Change every occurrence of "Yimiao Shih" to "Shih Yimiao" in the lines below, leave everything else as it is, and omit the pictures from your answer.

Recorded information Block Start

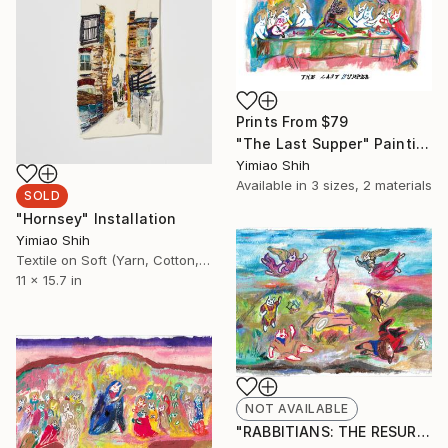
Prints From
$79
"The Last Supper" Painting
Yimiao Shih
Available in
3 sizes, 2 materials
SOLD
"Hornsey" Installation
Yimiao Shih
Textile on Soft (Yarn, Cotton, Fabric)
11 x 15.7 in
NOT AVAILABLE
"RABBITIANS: THE RESURRECTION" Painting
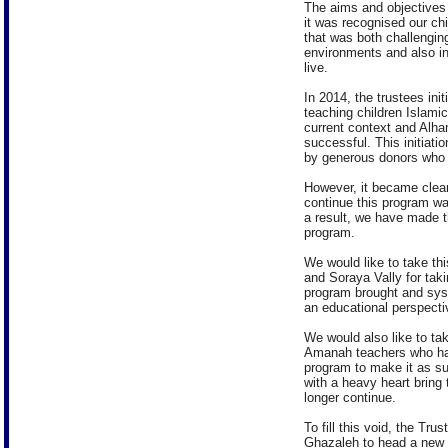
The aims and objectives 
it was recognised our ch
that was both challenging
environments and also in
live.
In 2014, the trustees ini
teaching children Islamic
current context and Alha
successful. This initiati
by generous donors who 
However, it became clear 
continue this program w
a result, we have made th
program.
We would like to take th
and Soraya Vally for taki
program brought and sys
an educational perspecti
We would also like to tak
Amanah teachers who ha
program to make it as su
with a heavy heart bring 
longer continue.
To fill this void, the 
Ghazaleh to head a new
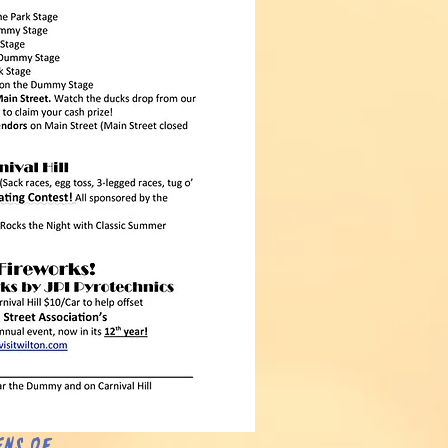
ens of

Recorded information Block End

• _Solution for this task_
Prints From
$79
"The Last Supper" Painting
Shih Yimiao
Available in
3 sizes, 2 materials
SOLD
"Hornsey" Installation
Shih Yimiao
Textile on Soft (Yarn, Cotton, Fabric)
11 x 15.7 in
NOT AVAILABLE
"RABBITIANS: THE RESURRECTION" Painting
The aims and objectives 
it was recognised our ch
that was both challenging
environments and also in
live.
In 2014, the trustees ini
teaching children Islamic
current context and Alha
successful. This initiati
by generous donors who 
However, it became clear 
continue this program w
a result, we have made th
program.
We would like to take th
and Soraya Vally for taki
program brought and sys
an educational perspecti
We would also like to tak
Amanah teachers who ha
program to make it as su
with a heavy heart bring 
longer continue.
To fill this void, the 
Ghazaleh to head a new
ens of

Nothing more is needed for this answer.